Argued for the respondents—(1) There was no necessity for a supervision order here. The valuations showed a large margin, and this was really a shareholders' liquidation. In a voluntary winding-up the liquidator could apply to the Court just as readily as under a supervision order—Companies Act 1862, sec. 138. As regards the wishes of persons interested, the whole of the shareholders and all the creditors, with the exception of the petitioner, were in favour of a voluntary winding-up. (2) There was no necessity for an additional liquidator, and it would be unjust to impose such an expense upon the company. The liquidator had formed no opinion hostile to the petitioner. He had not yet had time to examine into the validity of his claim. Nothing had been stated against this gentleman to justify the appointment of an additional liquidator.

Judgment:

Lord Justice-Clerk—I am quite unable to see what possible injury can happen to anyone from the liquidation being placed under the supervision of the Court. If all goes well in the liquidation, there will be no additional expense. If anything occurs requiring the Court to intervene, the expense will be less under a supervision order than otherwise. Certainly it will not be more. Looking to the fact that a very large proportion of the claims against this company are at the instance of a creditor who desires such an order, I do not think we can refuse to grant the motion.

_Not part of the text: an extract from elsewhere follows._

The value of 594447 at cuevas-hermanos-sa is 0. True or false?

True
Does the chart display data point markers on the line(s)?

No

On the other hand, the appointment of an additional liquidator is a procedure which ought not to be taken except upon some special ground. Here there is a liquidator to whom no objection is stated, either personally or to his qualifications, and as regards any supposed possible bias on his part, the petitioner will be protected by the liquidation being put under the supervision of the Court. I am therefore of opinion that there are no grounds here for imposing upon this company the additional expense involved in the appointment of an additional liquidator.

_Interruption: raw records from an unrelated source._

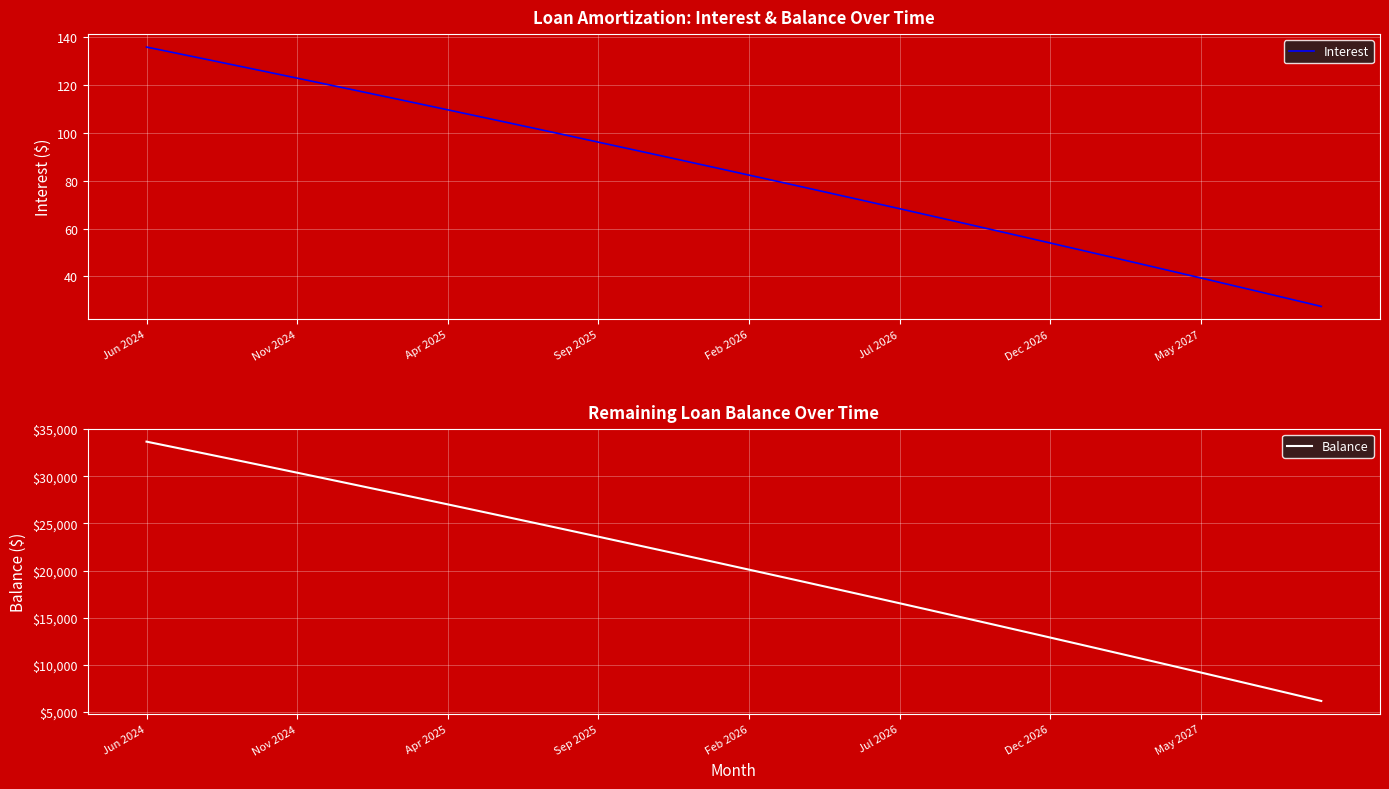

True or false: Interest and Balance cross at least once.

False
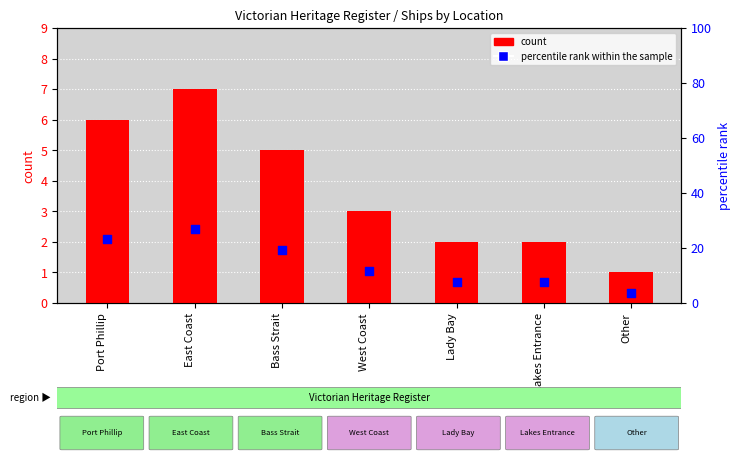

Which series contains the highest Y value?

percentile rank within the sample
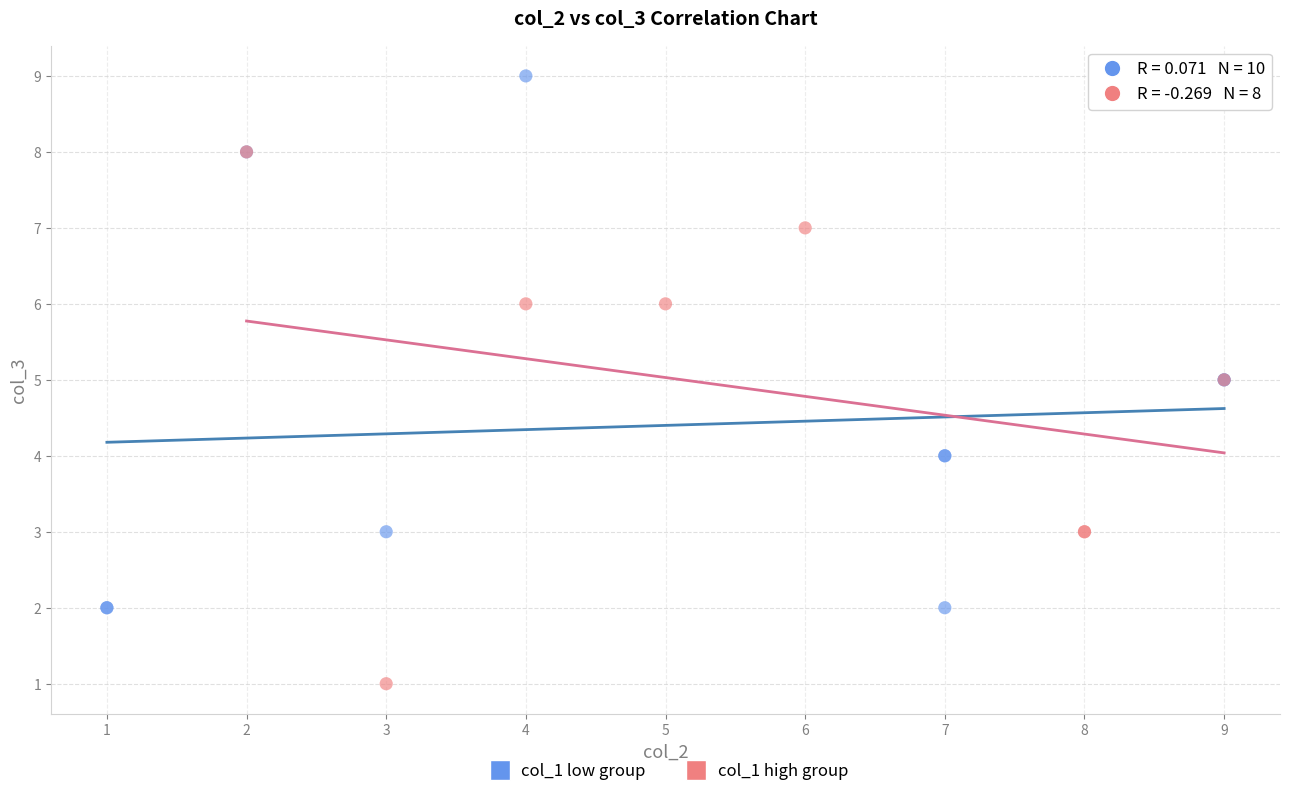

Which series contains the lowest Y value?

col_1 high group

We shall grant the supervision order, but refuse the motion for an additional liquidator.

Lord Trayner—I am of the same opinion. This can scarcely be called a shareholders' liquidation. Taking a reasonable view of the position of this company as represented by the respondents, there is at least room to doubt whether there will be more than sufficient to meet debts, assuming as we must assume at this stage that the petitioner's claim is valid. Seeing that four-fifths of the debts of the company are said to be due to this petitioner, I think that he is entitled to have effect given to his views. There will be this advantage in having this liquidation continued under the supervision of the Court, that any disputes which may arise as to the petitioner's claim will be settled in a speedy and inexpensive manner, which would not be available if the liquidation were voluntary.

I think there is no cause for interfering with the liquidator who has been appointed, at all events in the meantime. If such cause arises—I do not suppose it will—the

Page: 691

petitioner under the supervision order will have the means of readily bringing it before the Court.

It appears to me therefore that we should grant the supervision order craved, and remit to a Lord Ordinary that, we should refuse the application for an additional liquidator, and direct the expenses of this petition to be expenses in the liquidation.

Lord Moncreiff concurred.

Lord Young was absent.

The Court pronounced the following interlocutor:—

“Order the voluntary winding-up of Adam, Sons, & Company (Limited), resolved on by the extraordinary resolution of 23rd May 1896, to be continued, but subject to the supervision of the Court in terms of the Companies Acts 1862 to 1890; further, direct all subsequent proceedings in the winding-up to be taken before Lord Stormonth Darling; remit to him accordingly: Find both parties entitled to expenses, and direct the same to be expenses in the liquidation; remit to the Auditor to tax the same, and to report to the said Lord Ordinary; quoad ultra, refuse the petition, and decern.”

Counsel:

Counsel for the Petitioner— Salvesen— Horne. Agents— Wallace & Pennell, W.S.

Counsel for the Respondents— Lorimer. Agent— W. J. Haig Scott, S.S.C.